BSD Encryption: Benefits & Setup

G5 Cyber Security

2 weeks ago

TL;DR

BSD operating systems (like FreeBSD and OpenBSD) offer strong encryption features built-in. This guide explains the advantages of BSD’s approach – focusing on simplicity, auditability, and performance – and provides basic setup instructions for disk and file encryption.

Why Choose BSD Encryption?

Simplicity: BSD’s encryption tools are often more straightforward than those found in other operating systems. This reduces the chance of misconfiguration and makes auditing easier.
Auditability: The source code is freely available, allowing for thorough review and verification of security implementations.
Performance: BSD’s kernel-level encryption can be very efficient, minimising performance overhead.
Strong Defaults: BSD systems generally favour secure defaults, making it easier to get a strong level of protection out of the box.

Disk Encryption with `bioctl` (FreeBSD)

FreeBSD uses bioctl for disk encryption. This is typically used during installation but can be applied to existing disks.

Identify the Disk: Use
```
gpart show
```
to list available disks and partitions. Be *very* careful to identify the correct disk; encrypting the wrong one will result in data loss!
Create a GPT Partition Table (if needed): If the disk doesn’t have a GPT partition table, create one with
```
gpart create -s gpt ada0
```
(replace ada0 with your disk identifier).
Create an Encrypted Partition: Create an encrypted partition using
```
gpart add -t freebsd-ufs -a 4k -c cksm -l mydisk ada0
```
. This creates a UFS partition that will be automatically encrypted. Replace ‘mydisk’ with your desired label.
Mount the Encrypted Partition: Mount the partition as normal using
```
mount /dev/ada0p1 /mnt
```
. The system handles decryption transparently.
Configure fstab: Add an entry to /etc/fstab to automatically mount the encrypted partition on boot. For example:
```
/dev/ada0p1   /mnt   ufs     rw      0       0
```

File Encryption with `gfe` (Generic File Encryption)

gfe provides transparent file encryption on FreeBSD. It uses the same underlying cryptographic primitives as disk encryption.

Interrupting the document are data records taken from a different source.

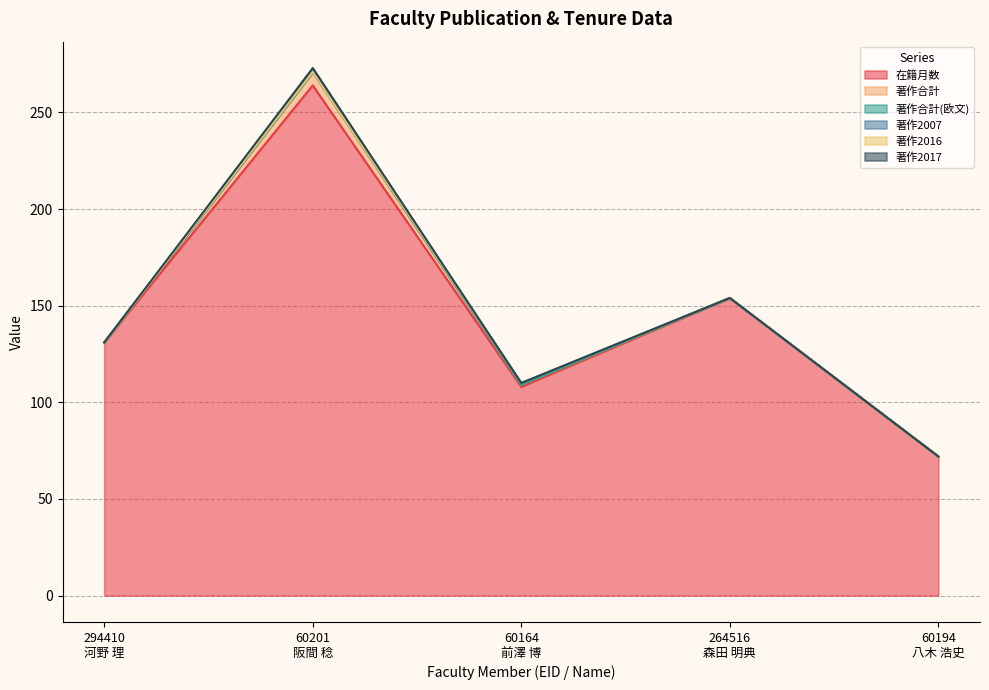

Reading left to right, extract all data points from this chart.

在籍月数: 294410
河野 理=131	60201
阪間 稔=264	60164
前澤 博=108	264516
森田 明典=154	60194
八木 浩史=72
著作合計: 294410
河野 理=0	60201
阪間 稔=7	60164
前澤 博=1	264516
森田 明典=0	60194
八木 浩史=0
著作合計(欧文): 294410
河野 理=0	60201
阪間 稔=0	60164
前澤 博=0	264516
森田 明典=0	60194
八木 浩史=0
著作2007: 294410
河野 理=0	60201
阪間 稔=0	60164
前澤 博=1	264516
森田 明典=0	60194
八木 浩史=0
著作2016: 294410
河野 理=0	60201
阪間 稔=0	60164
前澤 博=0	264516
森田 明典=0	60194
八木 浩史=0
著作2017: 294410
河野 理=0	60201
阪間 稔=2	60164
前澤 博=0	264516
森田 明典=0	60194
八木 浩史=0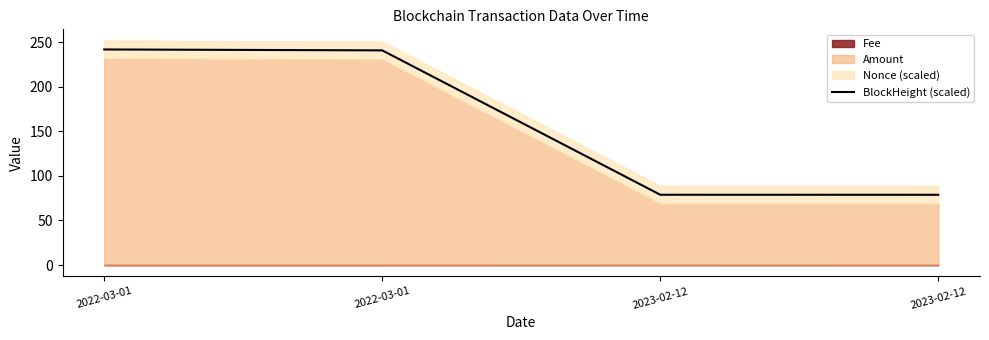

Which has a higher value, 2023-02-12 or 2022-03-01?

2022-03-01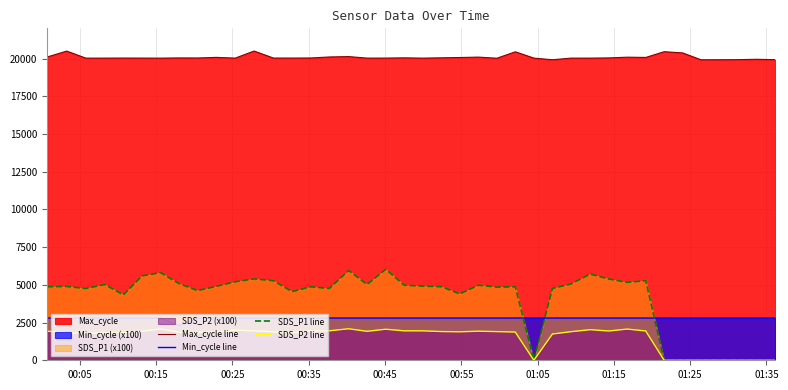

True or false: Min_cycle line and Max_cycle line cross at least once.

False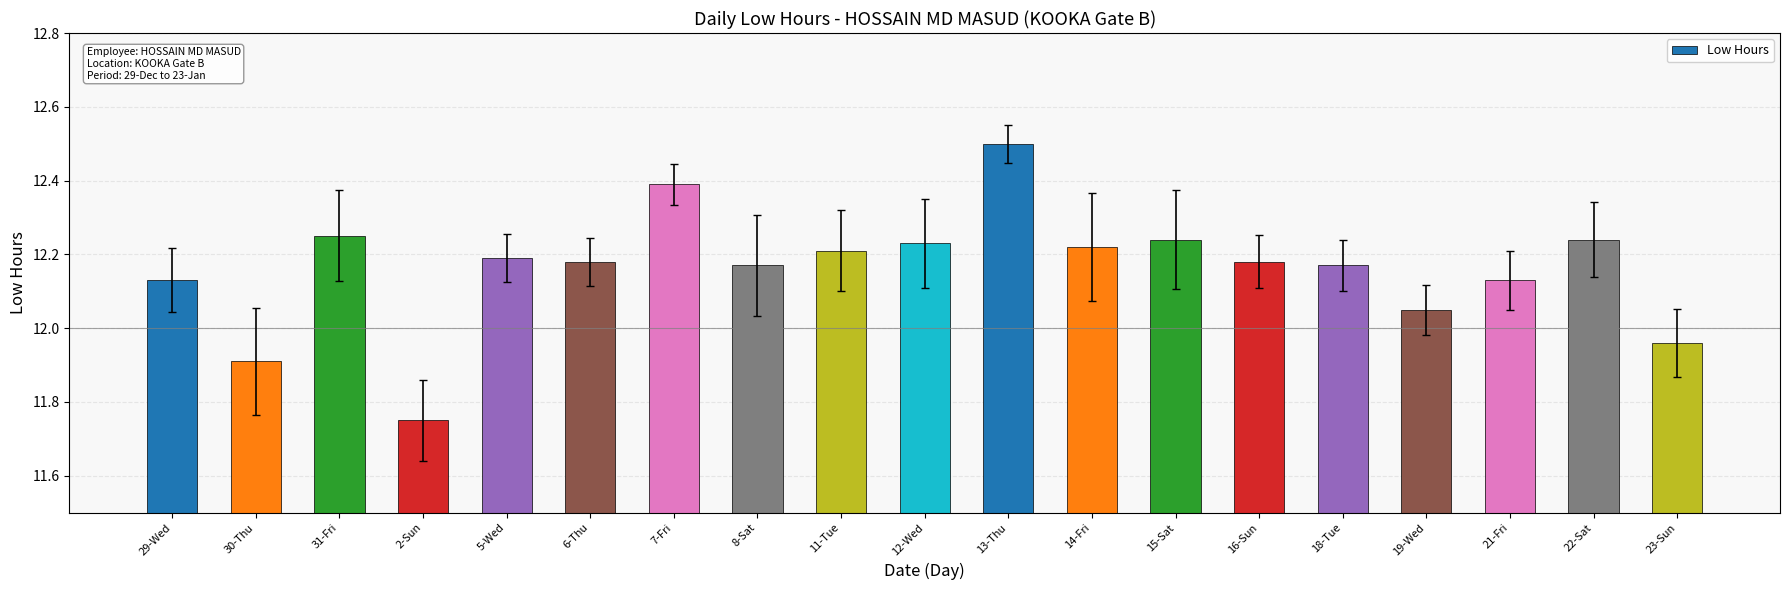

What is the value of the 2nd bar from the left?

11.9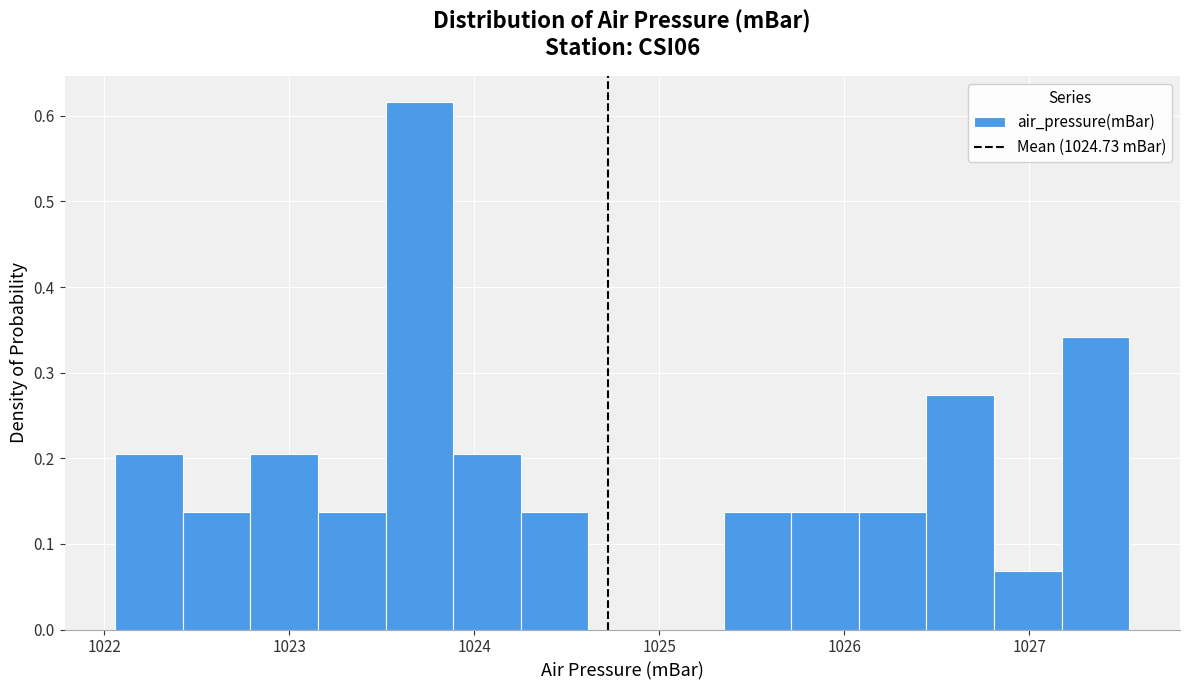

Read against the x-axis, roughly where is the centre of the tallest bar?

1023.7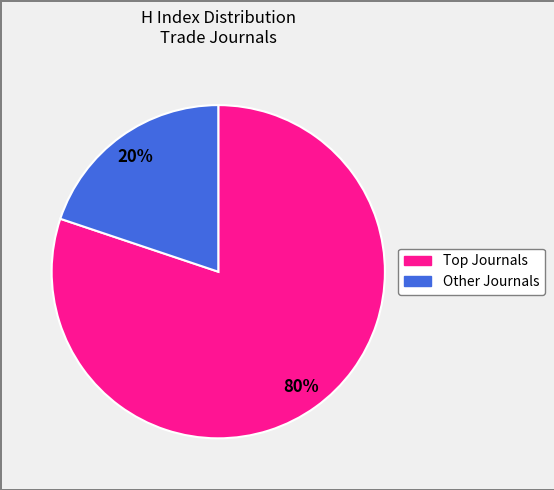

To the nearest percent, what is the difference between the largest and smallest slice percentages?

60%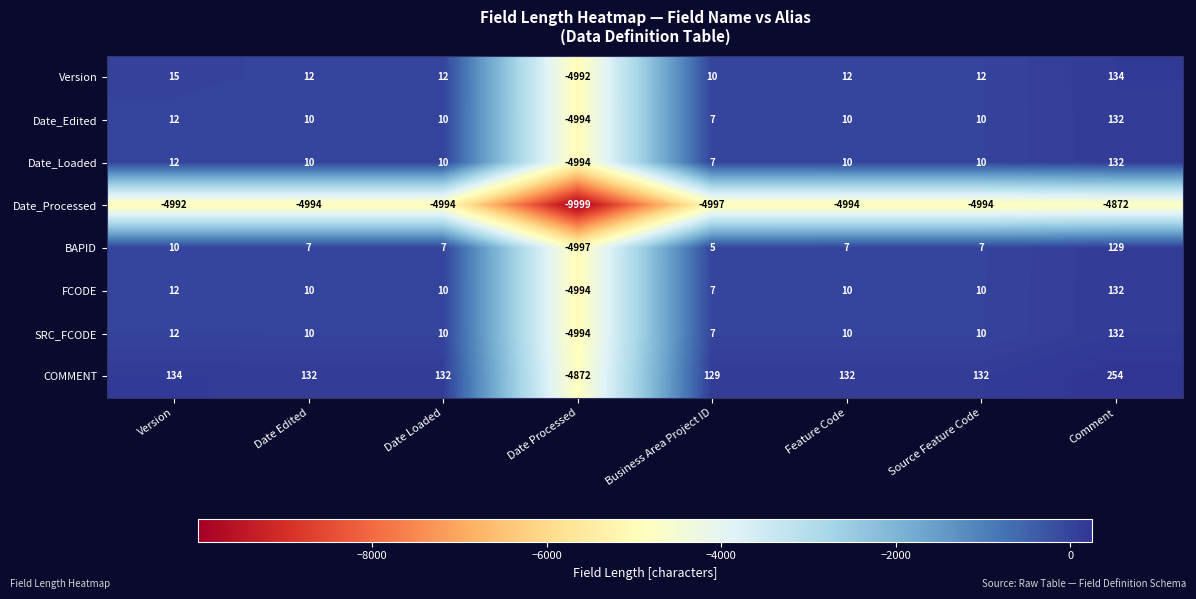

How many positive values does the Version series have?

7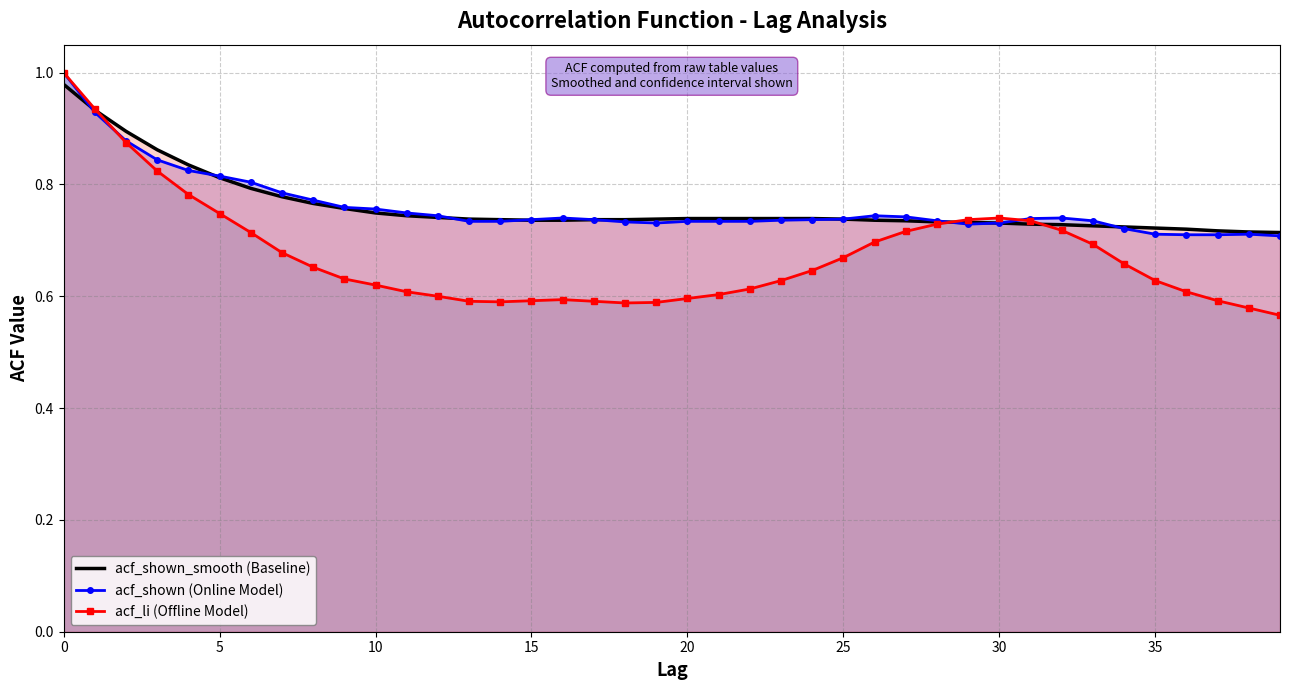

Reading left to right, list all the values displayed in this chart.

acf_shown_smooth (Baseline): 1.0	0.9	0.9	0.9	0.8	0.8	0.8	0.8	0.8	0.8	0.7	0.7	0.7	0.7	0.7	0.7	0.7	0.7	0.7	0.7	0.7	0.7	0.7	0.7	0.7	0.7	0.7	0.7	0.7	0.7	0.7	0.7	0.7	0.7	0.7	0.7	0.7	0.7	0.7	0.7
acf_shown (Online Model): 1.0	0.9	0.9	0.8	0.8	0.8	0.8	0.8	0.8	0.8	0.8	0.7	0.7	0.7	0.7	0.7	0.7	0.7	0.7	0.7	0.7	0.7	0.7	0.7	0.7	0.7	0.7	0.7	0.7	0.7	0.7	0.7	0.7	0.7	0.7	0.7	0.7	0.7	0.7	0.7
acf_li (Offline Model): 1.0	0.9	0.9	0.8	0.8	0.7	0.7	0.7	0.7	0.6	0.6	0.6	0.6	0.6	0.6	0.6	0.6	0.6	0.6	0.6	0.6	0.6	0.6	0.6	0.6	0.7	0.7	0.7	0.7	0.7	0.7	0.7	0.7	0.7	0.7	0.6	0.6	0.6	0.6	0.6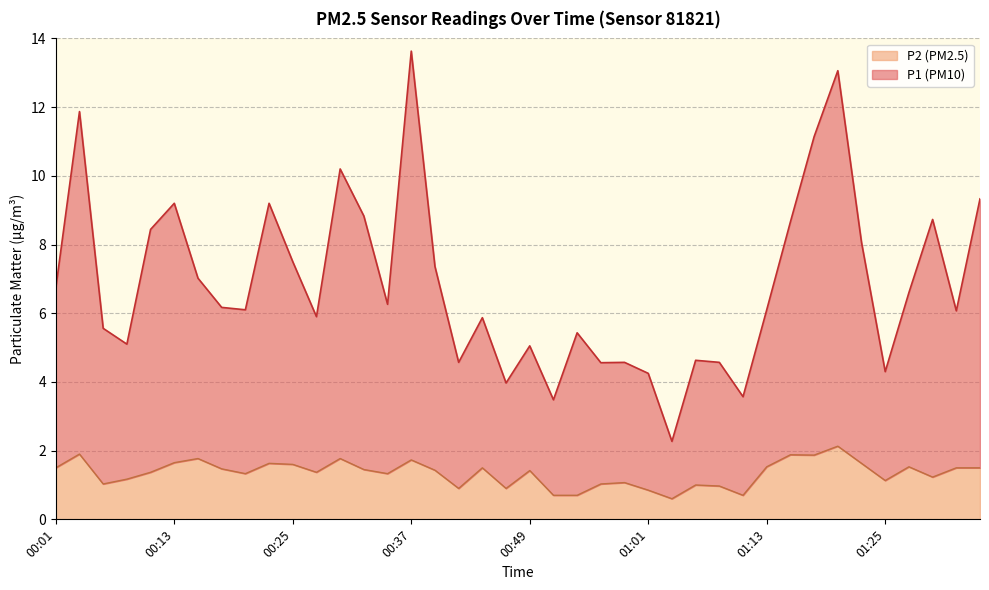

What are all the series names shown in the legend?

P2 (PM2.5), P1 (PM10)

Install gfe: Install from ports or packages:
```
pkg install gfe
```
Create an Encryption Key: Generate a key using
```
gfe -k /path/to/keyfile
```
. Securely store this key!
Mount the Directory: Mount the directory you want to encrypt:
```
gfe -m /path/to/directory -k /path/to/keyfile
```
Access Encrypted Files: Any files created within the mounted directory will be automatically encrypted. When unmounted, the files are inaccessible without the key.
Unmount the Directory: Unmount with
```
umount /path/to/directory
```
.

OpenBSD Encryption

OpenBSD uses softraid(4) for disk encryption, offering similar functionality to FreeBSD’s bioctl. File encryption is also available through gfe.

Configure /etc/fstab: OpenBSD’s encryption configuration primarily happens in /etc/fstab. Add a line similar to:
```
disk0 /crypto rw softraid(aes,keyfile=/path/to/keyfile)
```
Activate Encryption: Run
```
softraid -l disk0
```
to activate the encrypted volume.
Mount the Volume: Mount the resulting filesystem as normal.
```
mount /mnt /crypto/disk0
```

Important Considerations

Key Management: Securely store your encryption keys! Losing them means losing access to your data. Consider using a passphrase-protected keyfile or hardware security module (HSM).
Backups: Always have backups of your encrypted data, even with strong encryption.
Performance Testing: Test the performance impact of encryption before deploying it in production.
Regular Audits: Regularly review your encryption configuration and security practices.